Copy the data below verbatim, starting at the line that contains "Reading left to" and continuing through the end of the data.

▶ _AVAILABLE DATA_
────────────────
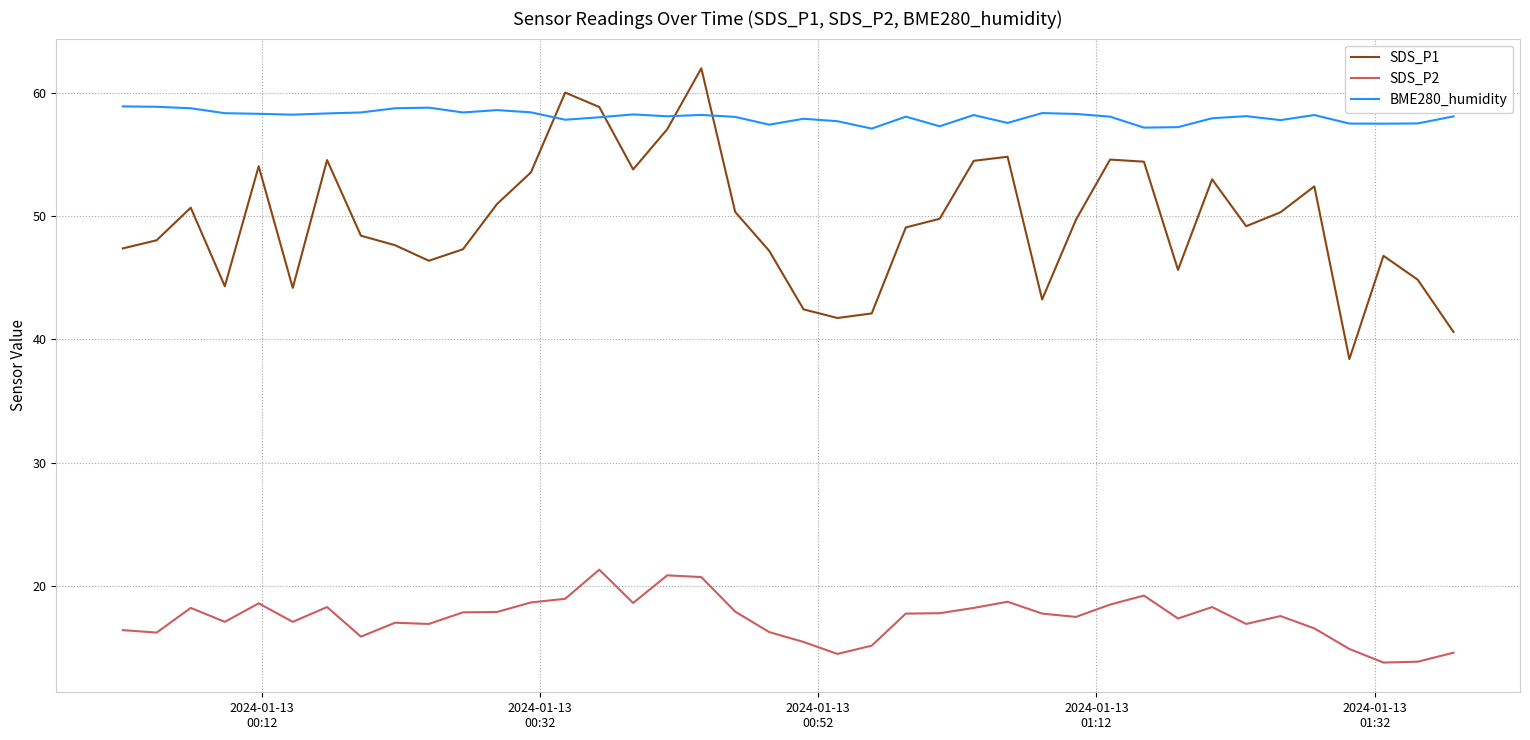

List the series in order of their peak value, lowest first.

SDS_P2, BME280_humidity, SDS_P1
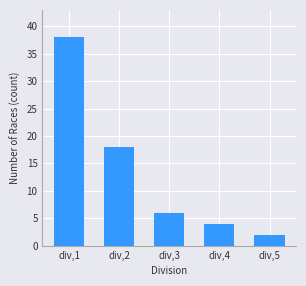

At which category does the chart reach its minimum across all series?

div,5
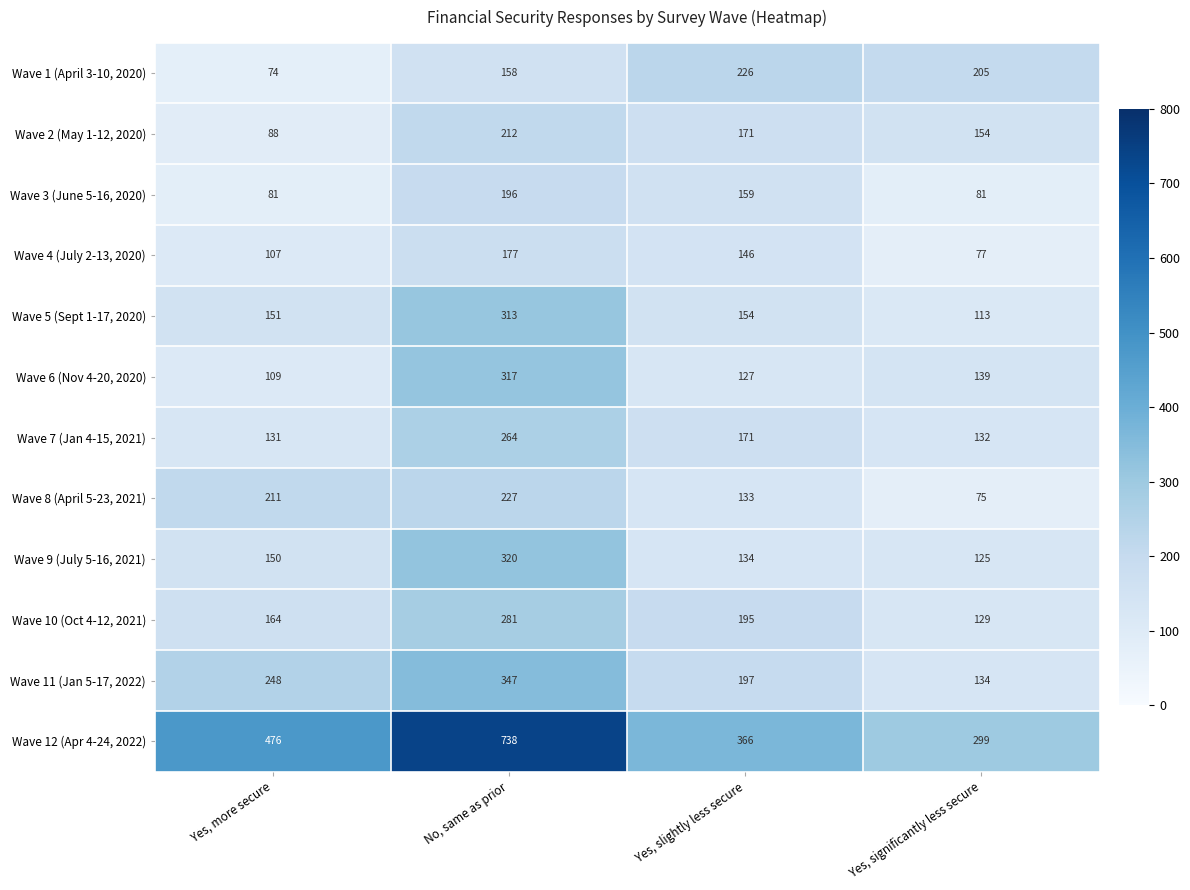

What is the greatest value displayed?

738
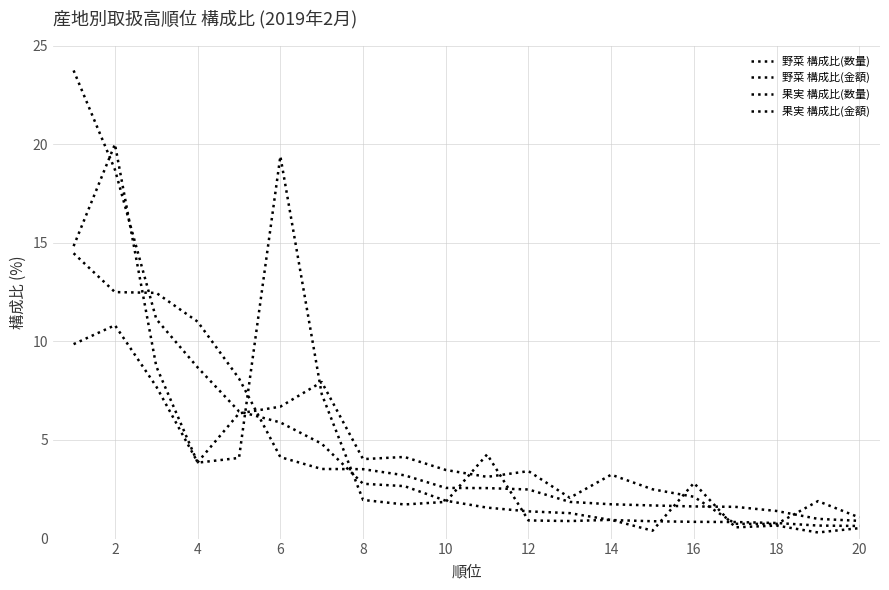

What is the difference between the maximum and minimum values in the 野菜 構成比(数量) series?

13.6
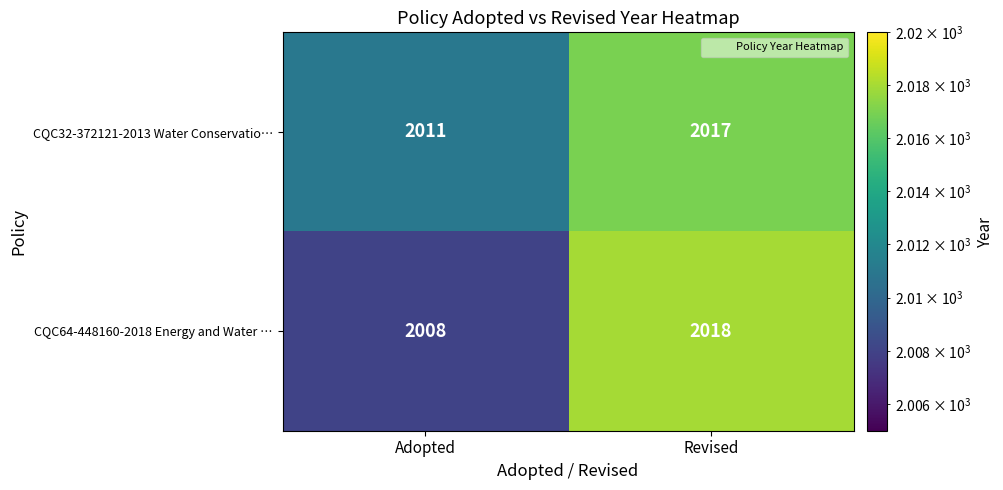

Which series changed the most between Adopted and Revised?

CQC64-448160-2018 Energy and Water …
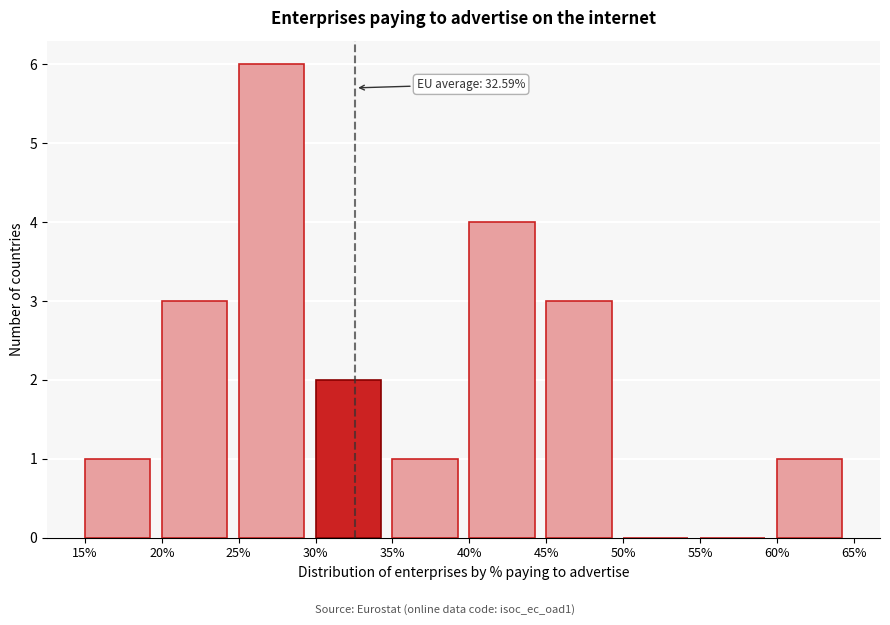

Over which range of the x-axis is the bar tallest?

25% to 30%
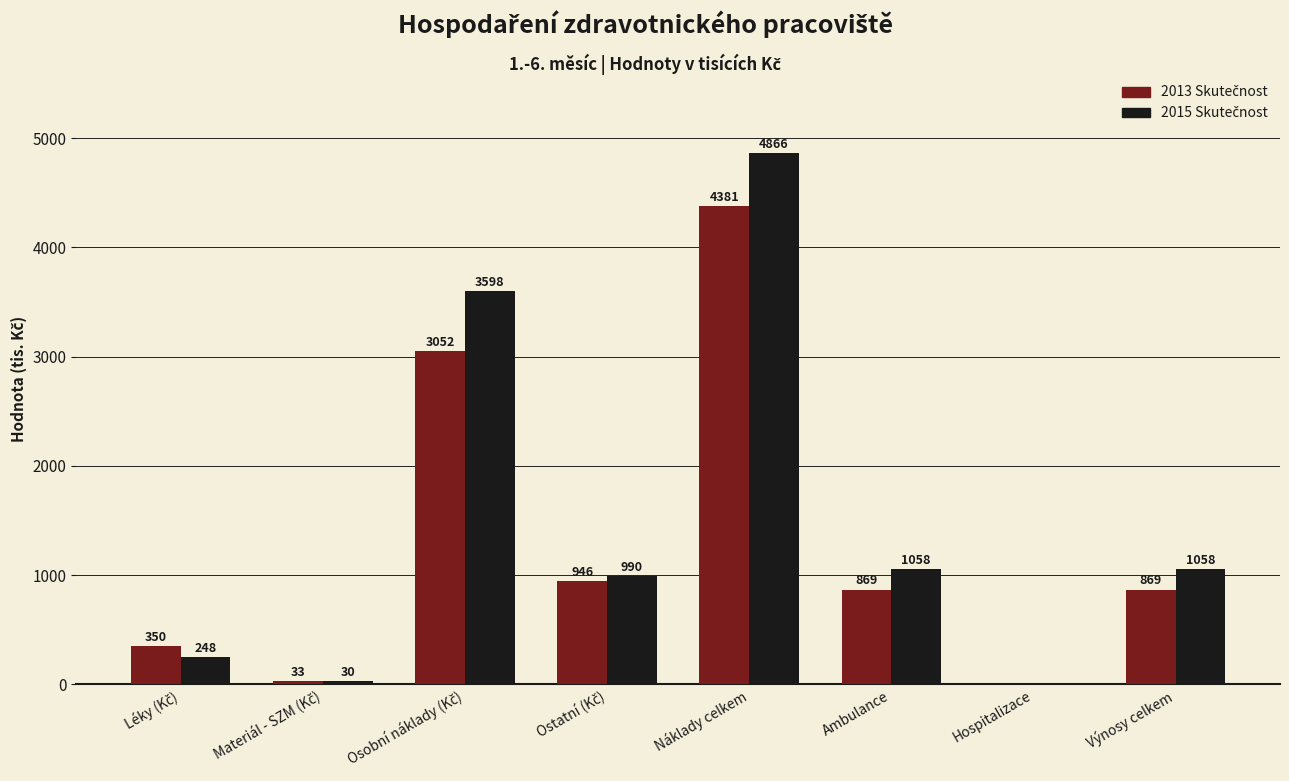

Are the bars horizontal?

No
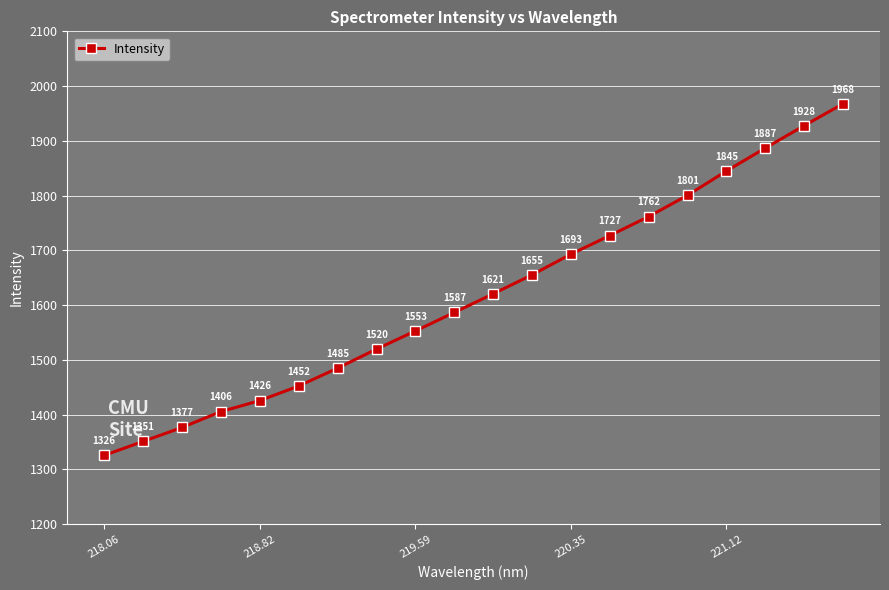

True or false: the data has more than 2 interior local peaks.

False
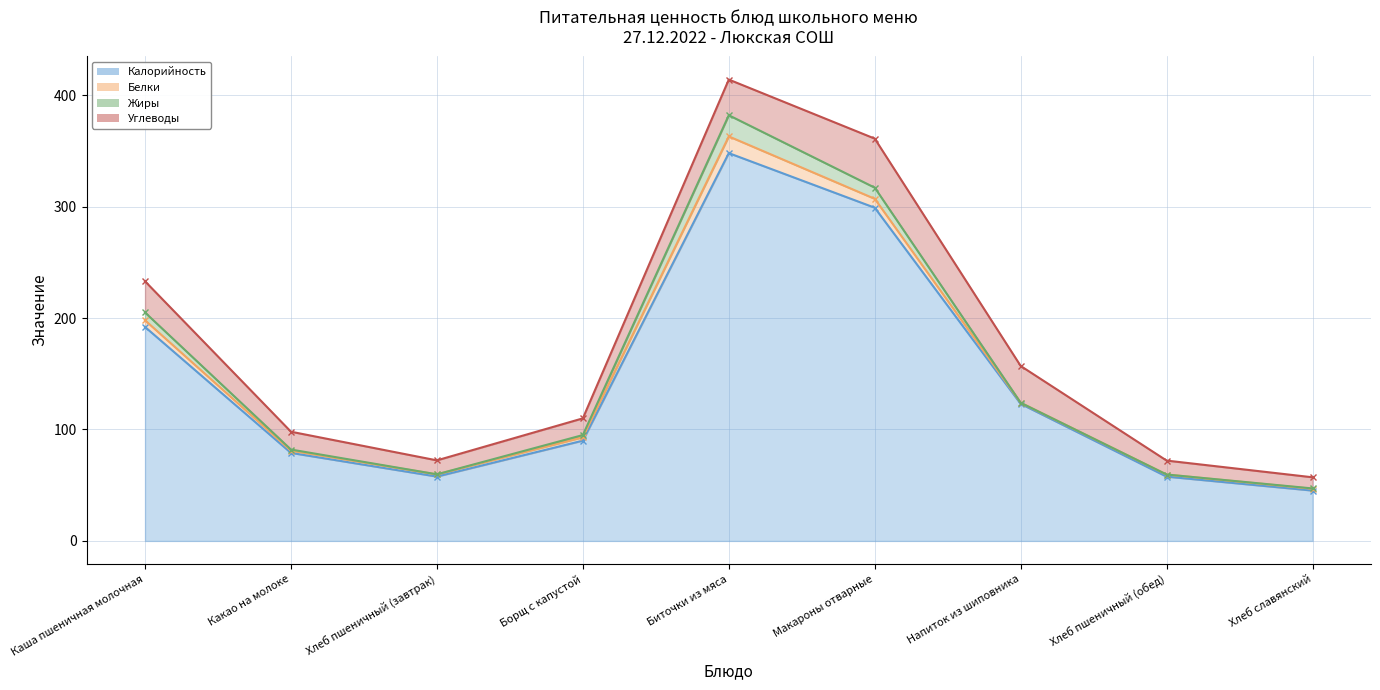

What is the label of the 9th point from the right?

Каша пшеничная молочная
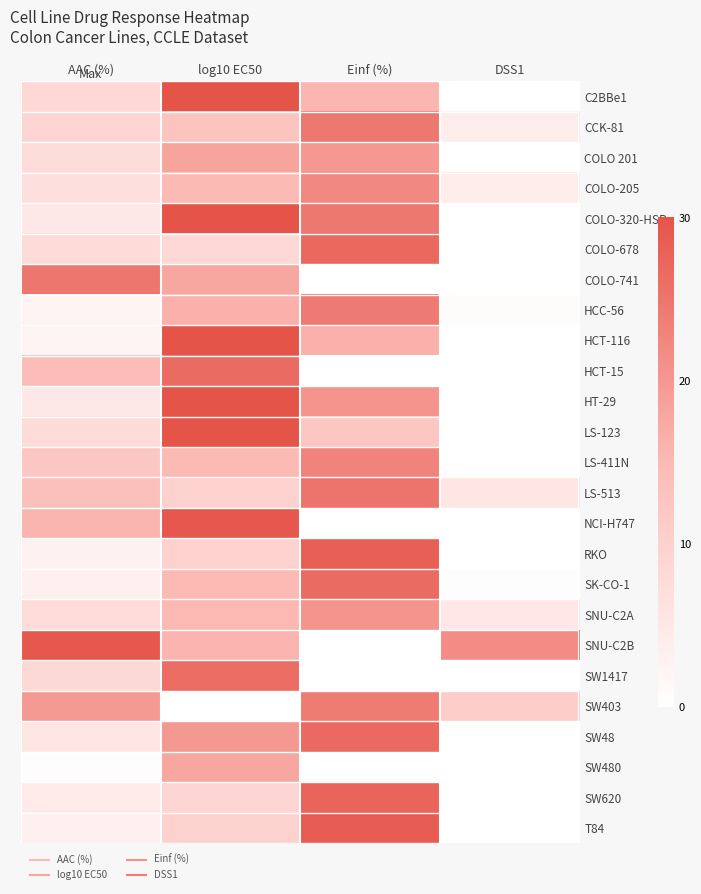

List the series in order of their peak value, lowest first.

SW480, COLO 201, SNU-C2A, COLO-205, LS-411N, SW403, HCC-56, CCK-81, COLO-741, LS-513, SW1417, HCT-15, SK-CO-1, SW48, COLO-678, SW620, RKO, T84, SNU-C2B, NCI-H747, C2BBe1, COLO-320-HSR, HCT-116, HT-29, LS-123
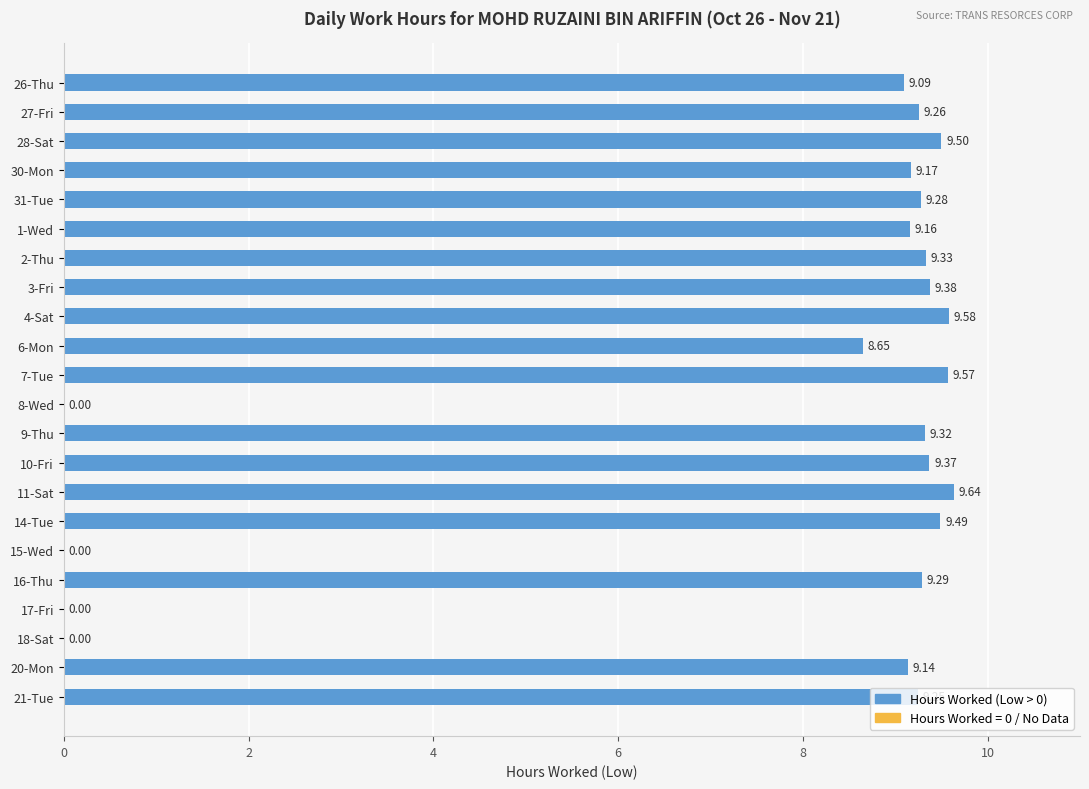

What is the sum of all values?

167.5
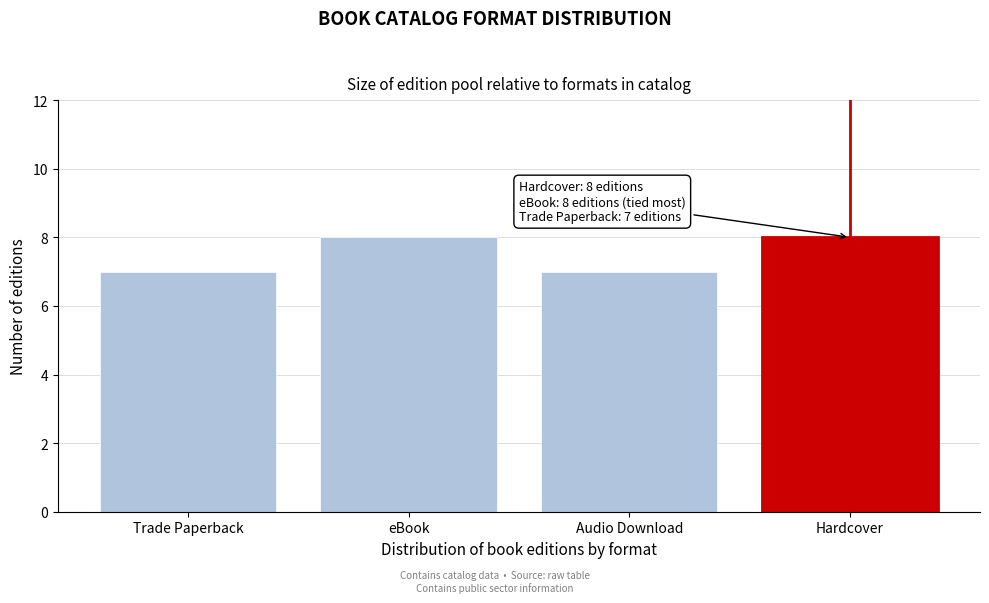

Reading left to right, list all the values displayed in this chart.

Trade Paperback=7	eBook=8	Audio Download=7	Hardcover=8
────────────────
▶ _TASK RESULT_
Reading left to right, list all the values displayed in this chart.

Trade Paperback=7	eBook=8	Audio Download=7	Hardcover=8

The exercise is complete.